LANANG (bukan nama sebenarnya) gelisah. “Tiba-tiba” saja timbul borok kecil pada kemaluannya. Tidak terasa sakit. Tidak pula gatal. Betapa kaget dan khawatirnya lelaki 25 tahun itu ketika dokter memvonisnya terpapar sifilis, penyakit menular seksual (PMS). Lanang tidak sendiri. Terjadi lonjakan insiden sifilis pada gen Z, merujuk data Kementerian Kesehatan, lebih dari 23 ribu kasus telah dilaporkan pada tahun 2024.
Sejatinya PMS bukan hanya sifilis. Beragam penyakit infeksi lainnya dapat ditularkan melalui kontak seksual. Jika terjadi lonjakan kasus sifilis, bisa diartikan terjadi pula peningkatan PMS lainnya. Sebab, pada individu tertentu (terutama yang sering berganti pasangan seks), PMS sering kali tidak tunggal. Biasanya terjadi bersamaan dengan PMS lainnya (ko-infeksi). Persoalannya, PMS ibarat fenomena gunung es. Kasus yang terkonfirmasi, hanya merupakan puncak kecil dari kejadian yang jauh lebih besar, contohnya sifilis. PMS yang disebut juga sebagai “raja singa” itu, terdiri dari empat fase. Setiap tahap, menampilkan gejala yang bervariasi. Bahkan tidak jarang, tanpa menimbulkan gejala hingga bertahun-tahun. Oleh karena itulah, sifilis dikenal sebagai “peniru ulung”. Pada kasus yang menimpa Lanang, borok kemerahan itu disebut chancre. Gambarannya “khas” terjadi pada fase satu/primer. Lesi yang rata-rata berukuran 0,3-3,0 cm itu, umumnya baru muncul setelah 10-90 hari tertular dari pasangan seksualnya.
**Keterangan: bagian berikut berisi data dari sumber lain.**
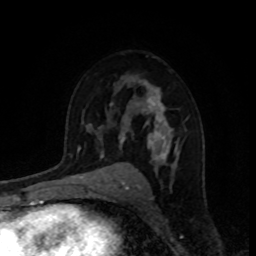
Breast MRI, one axial slice; cropped to one breast; dynamic contrast-enhanced series, time point 2 of 8 at this slice position (early post-contrast); 1.5 T; TE 4.2 ms, TR 7 ms; 256 × 256 image matrix, field of view 160 × 160 mm. Female patient.
Annotated regions visible in this slice (semi-automatic segmentation, software-assisted and operator-edited):
- enhancing-tissue mask used for the functional tumour volume (all voxels passing the contrast-enhancement thresholds inside the analysis volume; usually the tumour): box from (x=109, y=81) to (x=175, y=171) px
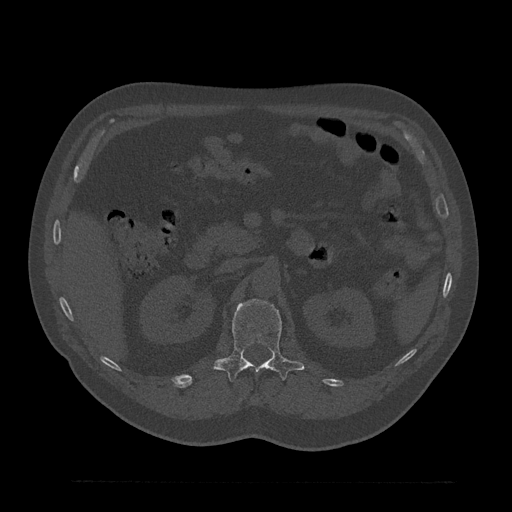
CT including the spine, one axial slice. Slice 172 of 797 in the series (ordered by position). Reconstruction kernel Br40s/3. Bone window (W 1800 / L 400 HU). 512 × 512 image matrix. Patient: male, 61 years. Case-level facts recorded for this patient, not image findings: primary cancer: prostate.
Outlined on this slice (semi-automatic segmentation, software-assisted and operator-edited):
- L1 vertebra: bounding box (x1, y1, x2, y2) in pixels: (214, 299, 304, 383)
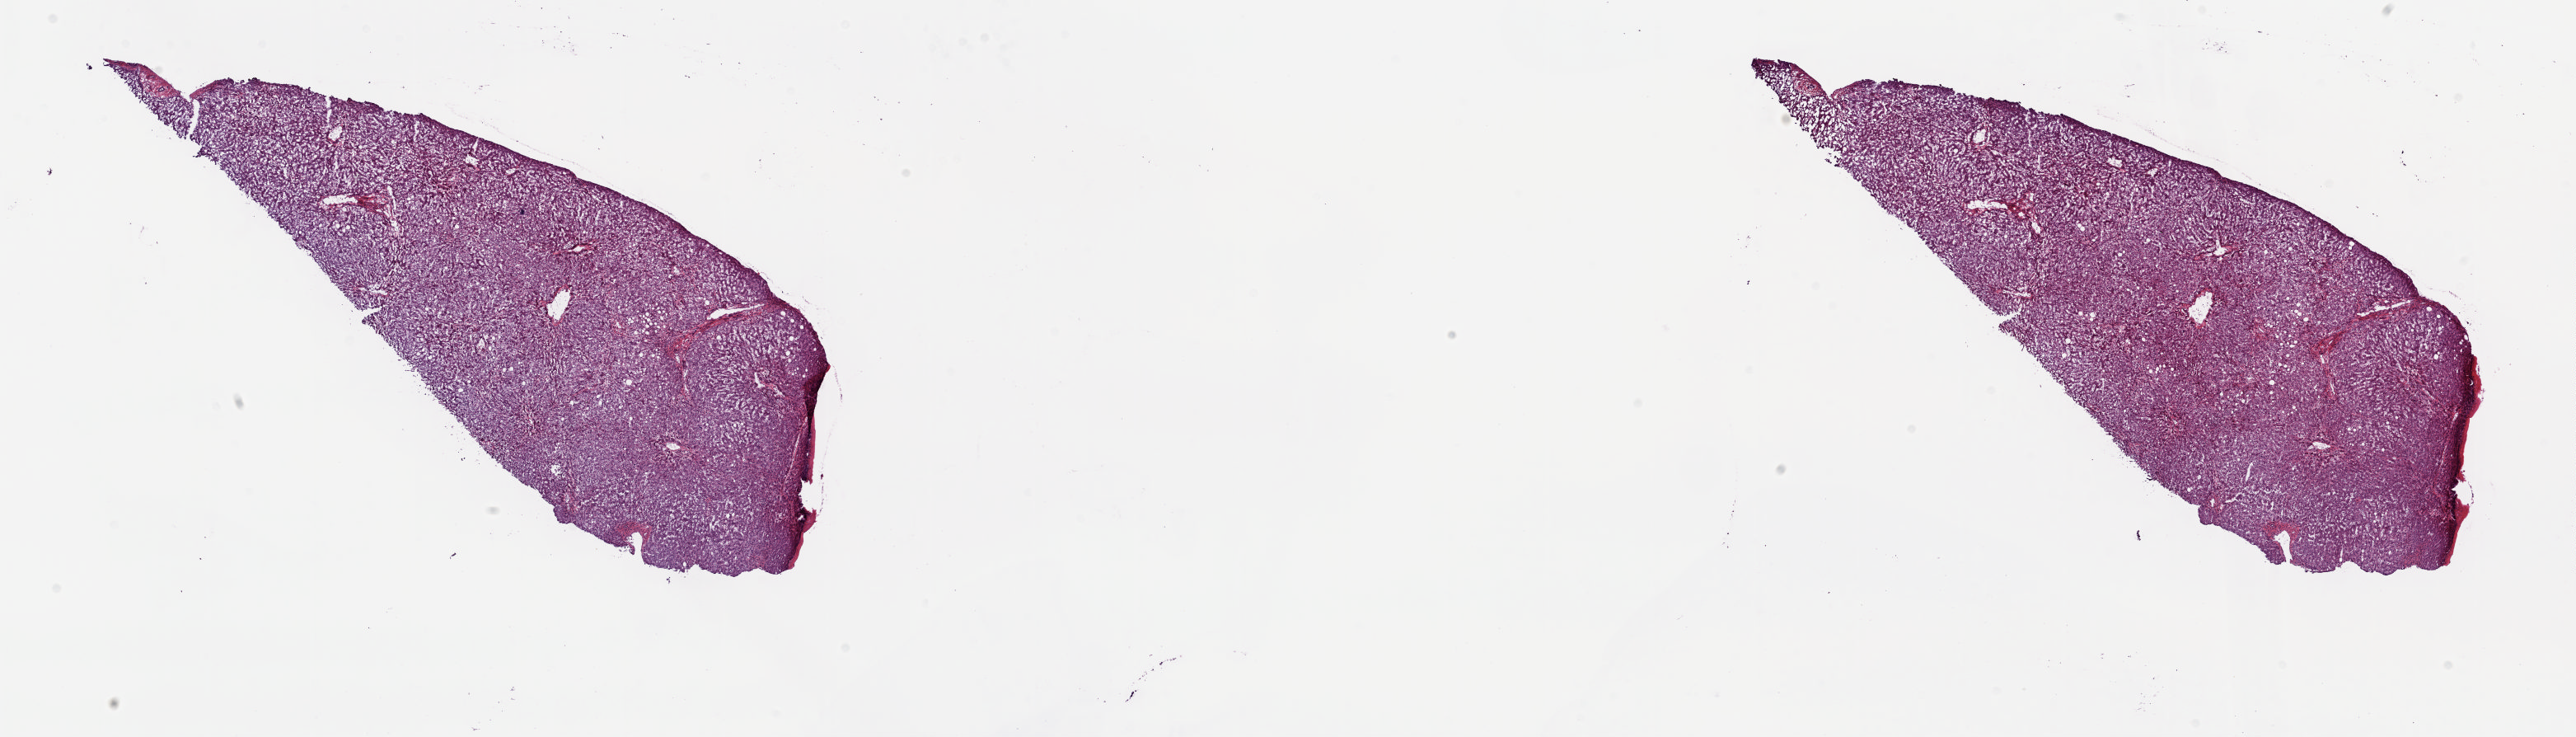
Whole-slide histology image, H&E-stained — a low-resolution overview of the entire scanned area, about 24.8 x 7.1 mm; frozen section from the top of the tissue portion; bile duct, solid tissue normal (non-tumour tissue) sample. Male patient; age at initial diagnosis 68 years. Composition of this section per pathologist review: tumour cells 0%, tumour nuclei 0%, normal cells 80%, stromal cells 20%, necrosis 0%. Inflammatory infiltration, as recorded: lymphocyte infiltration 4%, monocyte infiltration 1%, neutrophil infiltration 2%.
• this section: solid tissue normal (non-tumour) sample from the same patient
• patient diagnosis: Cholangiocarcinoma (intrahepatic bile duct)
Infeksi HIV (Human Immunodeficiency Virus), memiliki pola fenomena gunung es yang serupa dengan sifilis. Banyak kasus HIV tidak terdeteksi, hingga memasuki fase AIDS (Acquired Immune Deficiency Syndrome). Periode transisinya bisa berlangsung bertahun-tahun. AIDS merepresentasikan terjadinya degradasi sistem imun. Pengidapnya rentan terpapar mikroba jenis apa pun. Bahkan, terhadap mikroba yang tadinya bersifat komensal/tidak berbahaya. Gambaran itulah yang dikenal sebagai infeksi oportunistik dan potensial menyebabkan kematian. Hingga Maret 2023, tercatat 522.687 orang de....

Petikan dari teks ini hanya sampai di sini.